Friday, December 19, 2008

Ponzi Economy

While Bernie Madoff was wrong to break the law and cheat wealthy, gullible people out of their money (and should be thrown in prison), Krugman's analogy between Madoff and the American Economy is Grade A CYA.
Yet surely I’m not the only person to ask the obvious question: How different, really, is Mr. Madoff’s tale from the story of the investment industry as a whole?

The financial services industry has claimed an ever-growing share of the nation’s income over the past generation, making the people who run the industry incredibly rich. Yet, at this point, it looks as if much of the industry has been destroying value, not creating it. And it’s not just a matter of money: the vast riches achieved by those who managed other people’s money have had a corrupting effect on our society as a whole.
The same could be said for the trades of academic finance and macroeconomics, graduates of which fill the nation's universities, government departments, and yes, banks. Bernie's fraud was of the straightforward kind, and while $50B is no small sum, it is still a trifle compared to the $6T or so (and counting) in real wealth destroyed by the fraud that is Academic Finance and Macroeconomics.
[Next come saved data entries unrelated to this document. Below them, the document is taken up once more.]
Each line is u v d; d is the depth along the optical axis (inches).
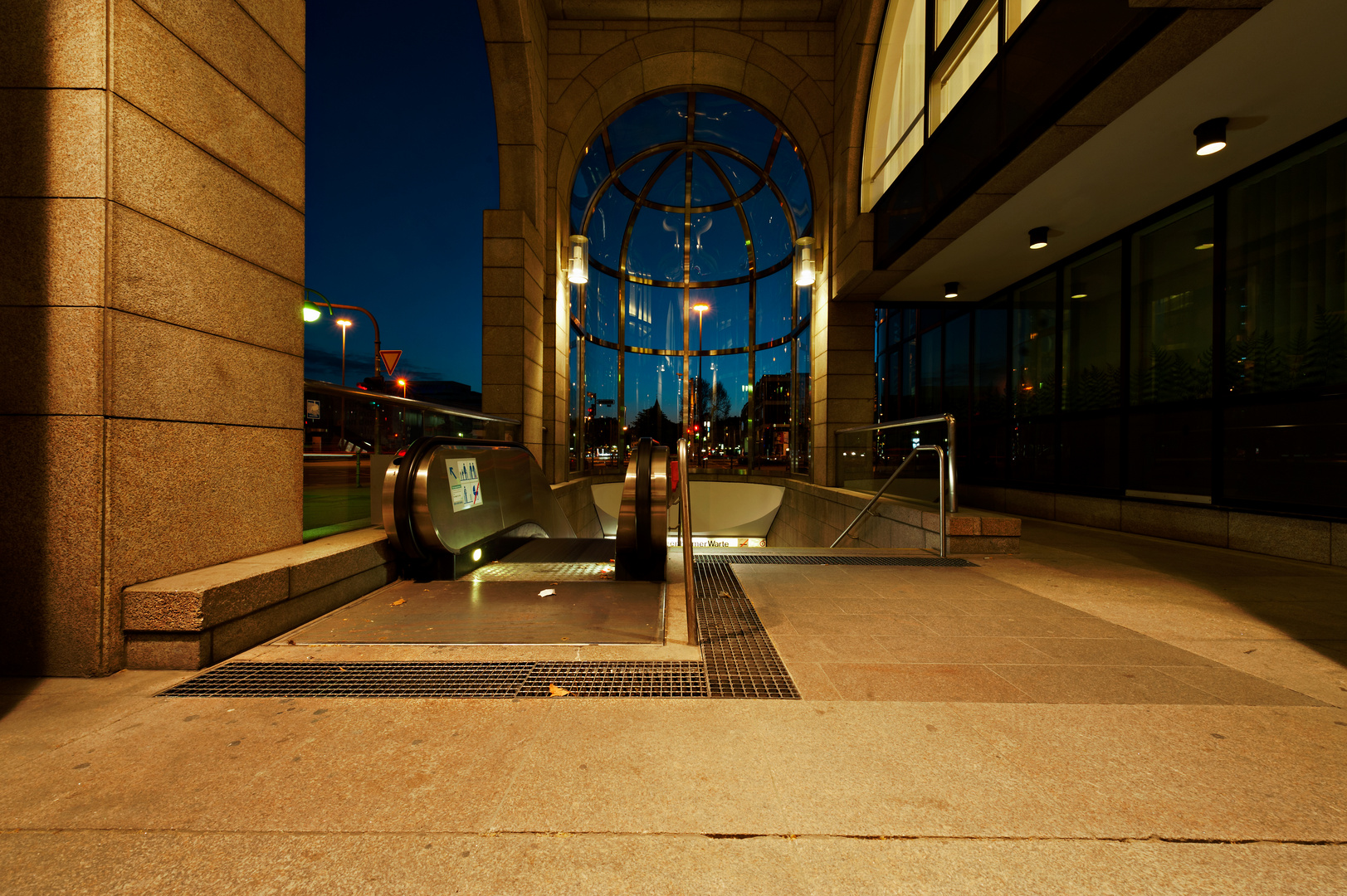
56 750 78.7
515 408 367.9
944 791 70.1
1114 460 302.5
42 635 104.0
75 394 103.3
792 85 444.1
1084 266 325.4
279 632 126.8
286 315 148.6
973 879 56.1
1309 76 176.9
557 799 68.1
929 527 236.7
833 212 426.0
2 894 53.2
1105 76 173.5
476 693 97.9
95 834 61.7
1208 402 248.1
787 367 605.9
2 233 104.3
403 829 62.6
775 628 133.9
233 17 131.5
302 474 155.6
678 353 669.9
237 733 83.6
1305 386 214.1
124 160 106.8
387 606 149.7
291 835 61.6
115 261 105.3
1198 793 70.1
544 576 195.9
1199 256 255.3
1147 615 145.1
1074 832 62.7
The $6T loss was not caused by anyone breaking the law, it was caused by a system which is fundamentally, structurally unsound. And the people in charge with studying and designing this system had no clue. But the same individuals who had no idea what was going on pontificate at length -- after the fact -- about what went wrong, how to fix it, and who the winners and losers should be. It makes me nostalgic for Bernie.